In: Economics
1) The corporation owned the building whose book value was
$500000 when it was destroyed in the fire.
The corporation receives $900000 as the insurance claim and built
the new building on the same site at a cost of $95000.
If the insurance claim received is more than the basis of the asset
then the excess amount is subject to tax.

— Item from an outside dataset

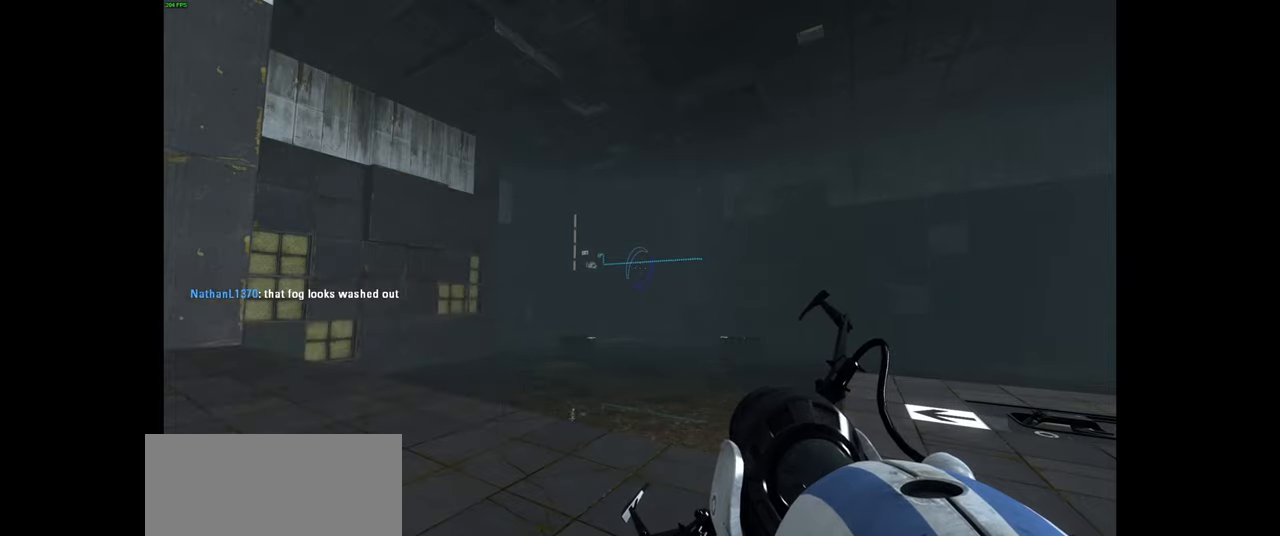
{"keys": ["a"], "mouse": [], "events": [[100, "w", "down"], [117, "a", "down"], [300, "w", "up"]]}
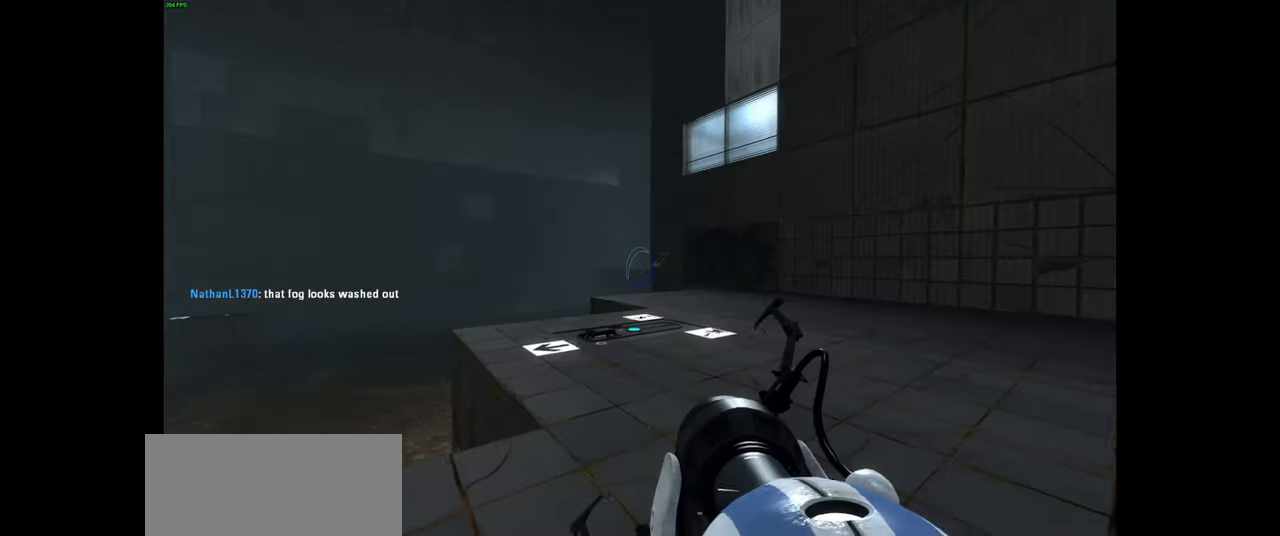
{"keys": ["a", "s"], "mouse": [], "events": [[300, "s", "down"]]}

The taxable amount will be $400000
900000 - 500000 = 400000
However, if the cost of the new building is higher than the insurance claim received and the new building is constructed is the legally required time period then there will be no capital gains tax applicable here.
The basis of the new building will be adjusted by adding the excess amount required for the new construction.
500000 + (950000 - 900000)
= 500000 + 50000
= 550000
2) Now we have the scenario where the construction cost incurred is $875000.
The excess amount received in the insurance claim is $400000
which is taxable in normal circumstances.
However, the corporation has incurred $875000 for the new
construction which is $375000 more than the book value of the
destroyed building. The higher expenditure amount will reduce the
taxable amount.
Taxable Amount
(900000 - 500000) - (875000 - 500000)
= 400000 - 375000
= 25000
$25000 will be taxable in this case.
Since the cost incurred for a new costruction is less than the amount of insurance claim so the basis would remain $500000 for the newly constructed buidling.